A 2013 study on running the U.S. grid on 99% wind/solar found the cheapest option was to overproduce by a factor of three and add 9-72 hours of storage. Even with no storage, that triples our wind/solar cost.

For a sense of the scale of that much storage, see A Nation-Size Battery and Pump Up the Storage, by Berkeley physics professor Tom Murphy. These articles assume a need for seven days of storage; according to the above study we can reduce that by an order of magnitude, but that still leaves us at a level which doesn't look physically possible with current technologies.

Nuclear

Moltex Energy

Terrestrial Energy

ThorCon Power

Transatomic Power

Recent review of molten salt reactor companies from a U.K. perspective (pdf)

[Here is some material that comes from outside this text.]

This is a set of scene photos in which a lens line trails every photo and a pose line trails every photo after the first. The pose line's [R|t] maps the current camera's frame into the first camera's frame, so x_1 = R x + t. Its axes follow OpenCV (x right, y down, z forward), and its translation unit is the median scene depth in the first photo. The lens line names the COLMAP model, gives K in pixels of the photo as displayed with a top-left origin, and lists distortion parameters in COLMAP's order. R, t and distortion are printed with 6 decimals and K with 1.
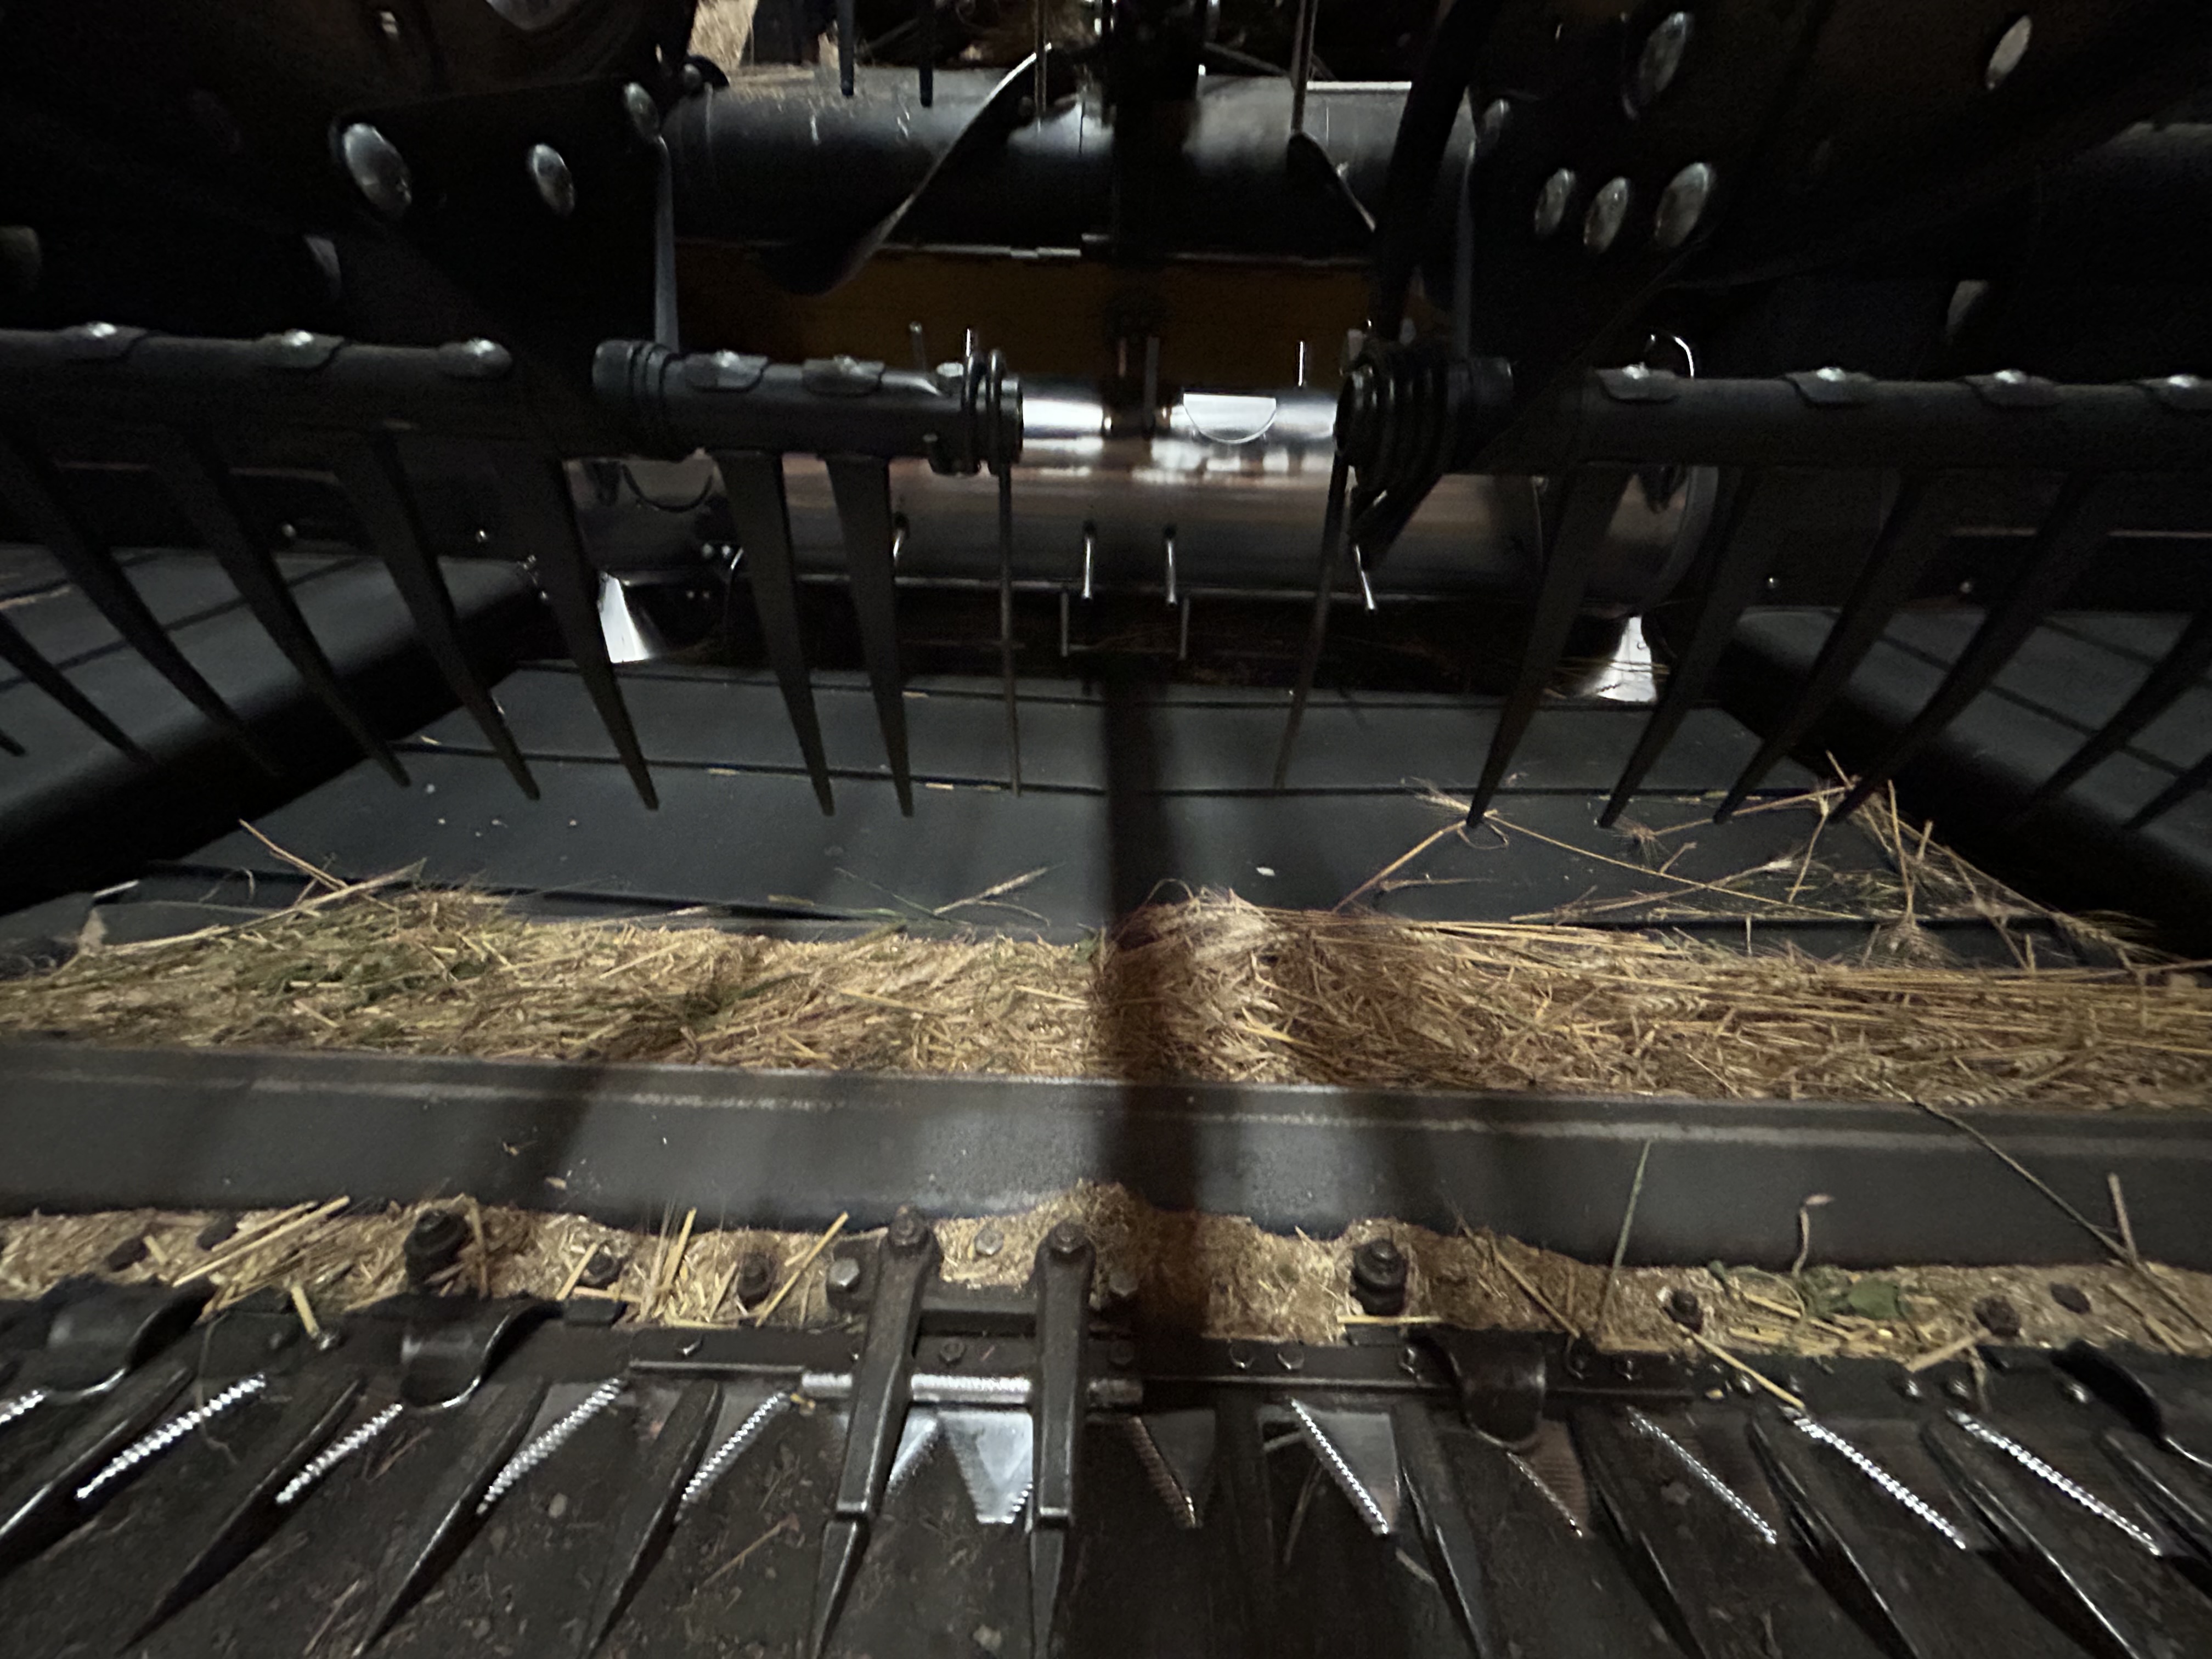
lens RADIAL K [[887.6, 0, 1097.9], [0, 887.6, 845.2], [0, 0, 1]] dist [-0.010886, 0.001294]
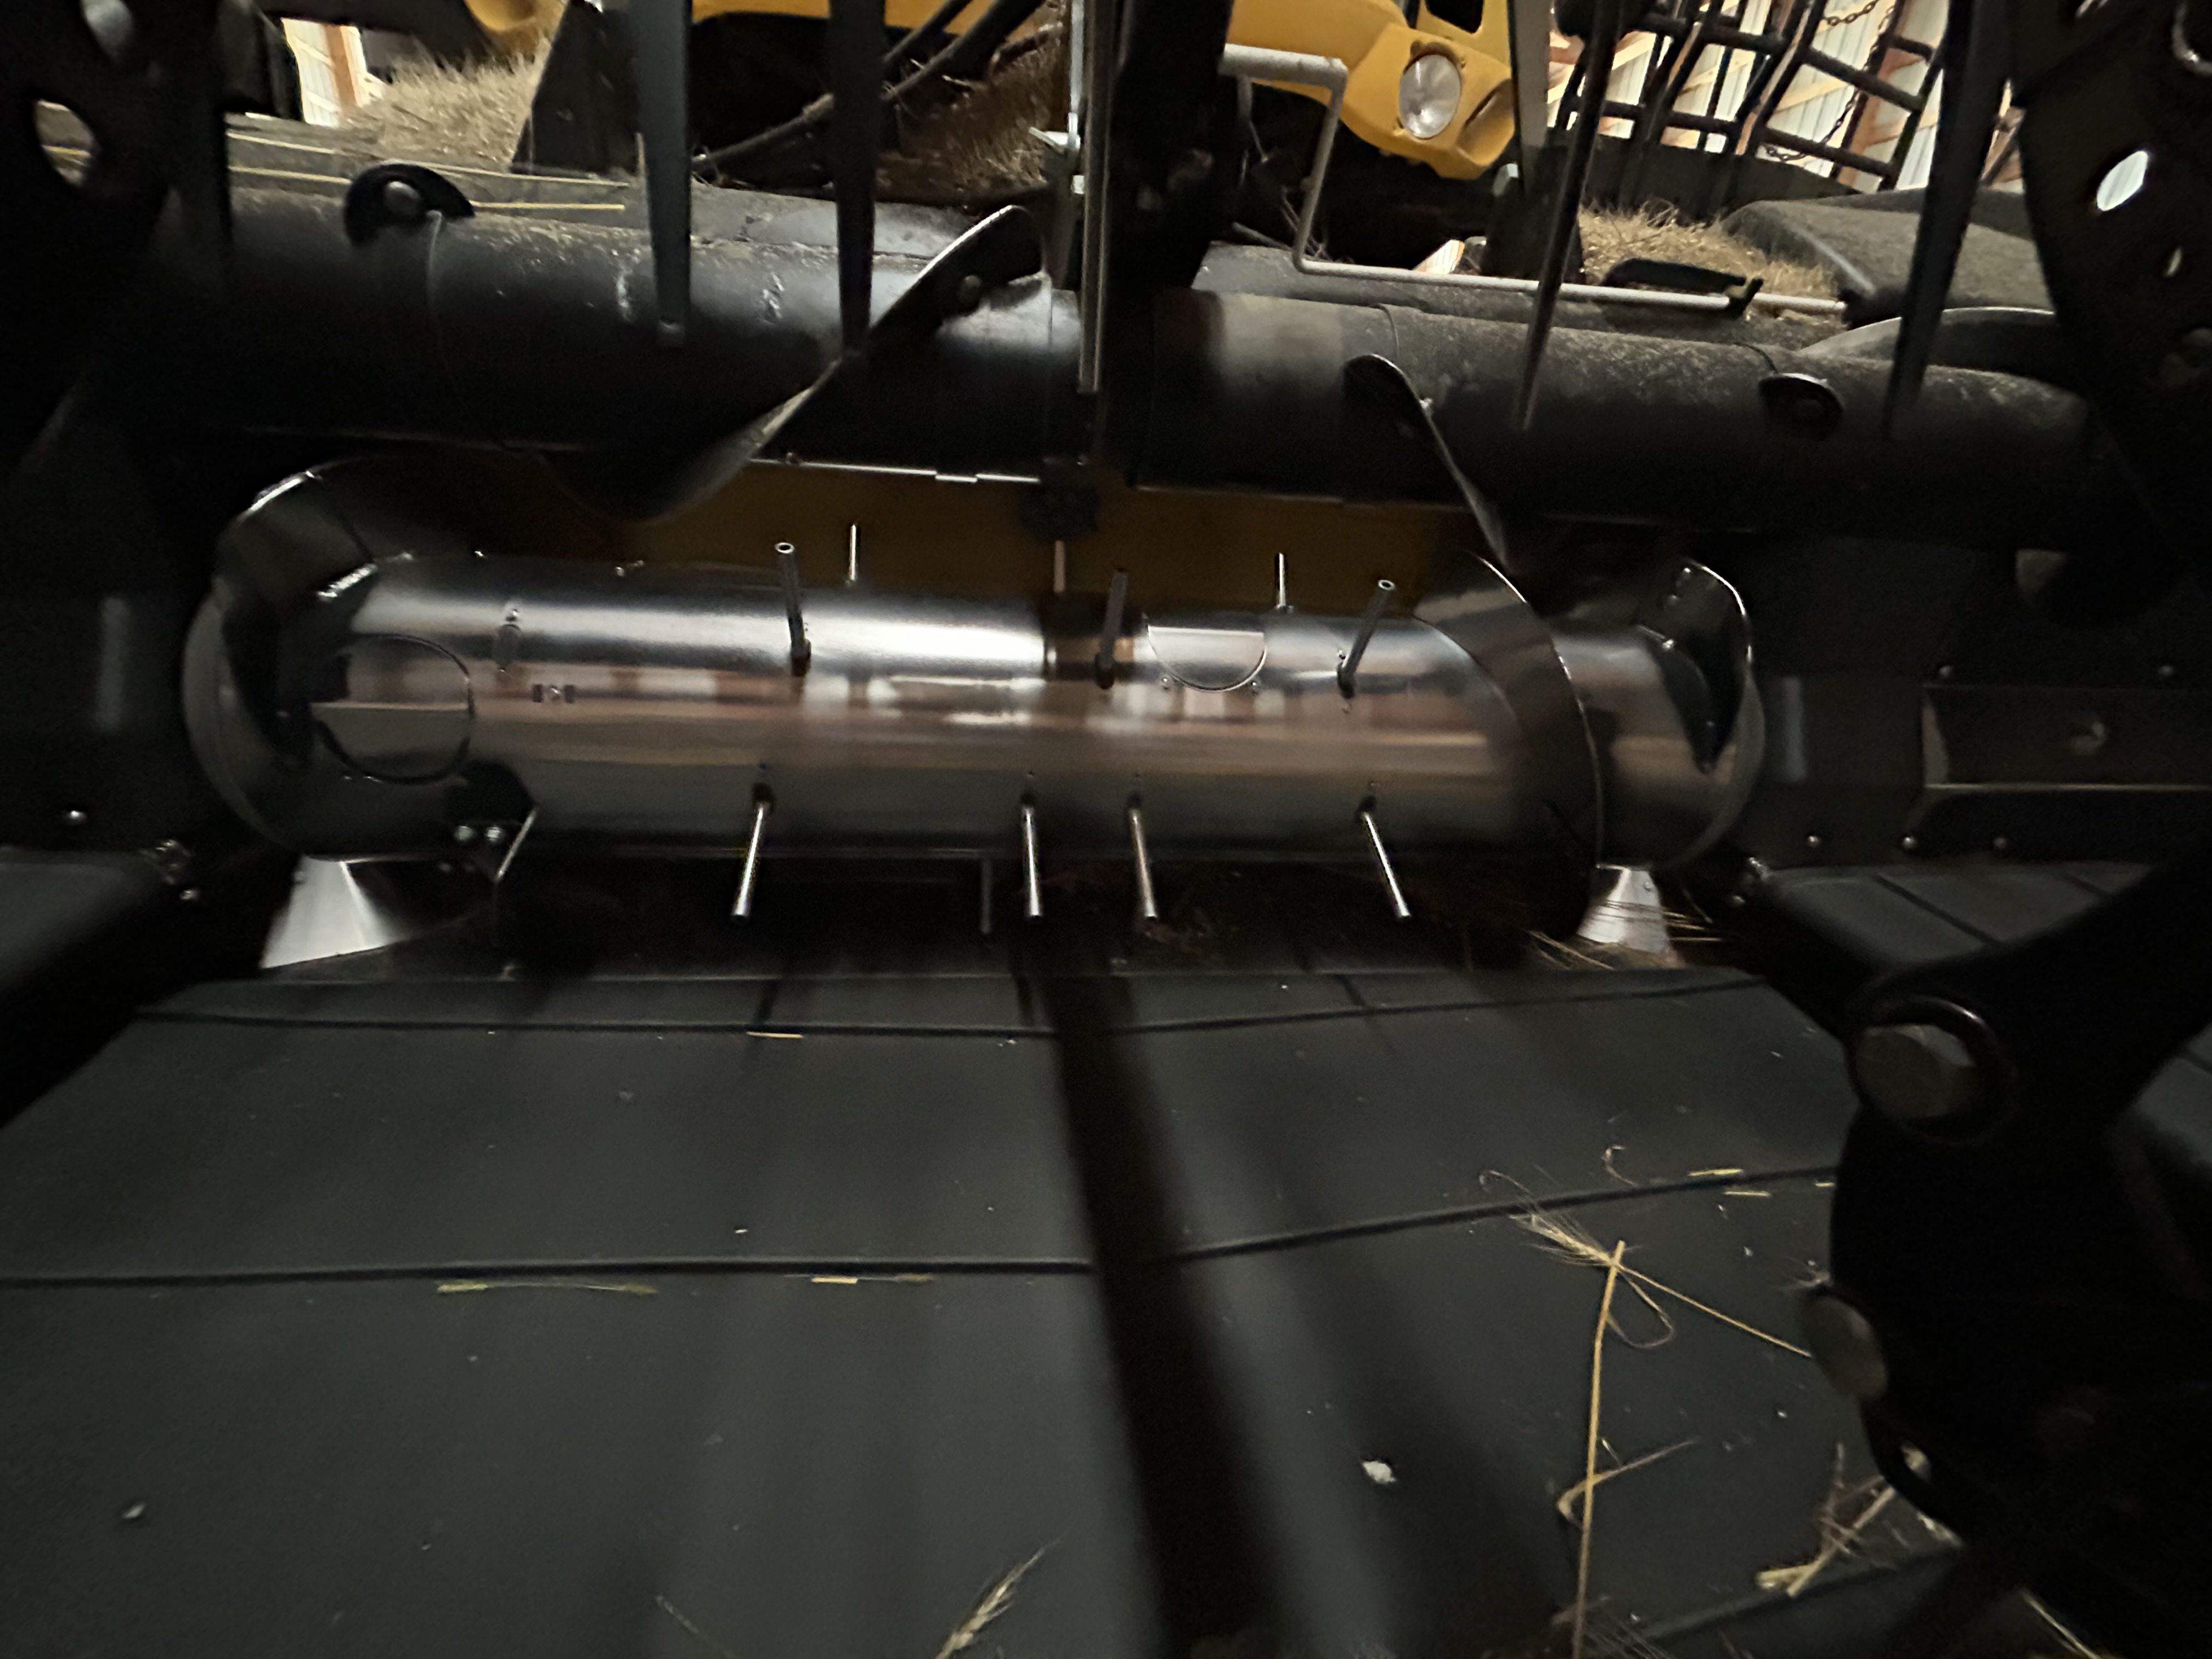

An introduction to China's massive nuclear expansion, with links to other articles, is at: China Shows How to Build Nuclear Reactors Fast and Cheap

Reactor Costs

Moltex has an independent cost estimate from nuclear engineering firm Atkins Ltd., giving a most-likely cost of £1414 per kW, with a possible range of  £909 to £2514 per kW. This compares favorably with the $3000/kW of a new coal plant, and the $6000/kW of an AP-1000 nuclear plant. Since nuclear is dominated by capital cost, while coal has significant fuel cost, this gives a realistic prospect for nuclear energy cheaper than coal, even without a carbon price.

Transatomic also has an independent estimate, from nuclear engineering firm Burns & Roe. Their white paper (pdf) summarizes this on page 36, giving $2 billion for a 520MWe output. (This puts it competitive with coal, for which a quarter to a third of the cost is fuel.)

ThorCon does not have an independent estimate but offers its own projections, based on material and construction costs. "ThorCon uses the same steam and electrical side as a standard 500 MWe supercritical coal plant. But gone are the massive coal handling systems, the 100 m high boiler, the flue gas treatment system, and the ash handling and storage system....The ThorCon nuclear island requires one-sixth as much steel and one-fourth as much concrete as the portion of the coal plant upstream from the turbine....ThorCon operating at near ambient pressure has a 2:1 advantage in steel and a 5:1 advantage in concrete over its nuclear competitors. Much more importantly, very little of ThorCon’s concrete is reinforced."

Altogether, ThorCon estimates a cost as low as 3.5 cents/kWh, but only with an assumption of very favorable regulation. Moltex and Transatomic's estimates are based on more conventional regulatory practices.

Molten salt reactors are inherently better at load-following than solid-fueled nuclear reactors, making a wind/solar/nuclear grid viable without fossil or storage backup. See the Transatomic whitepaper, p.44.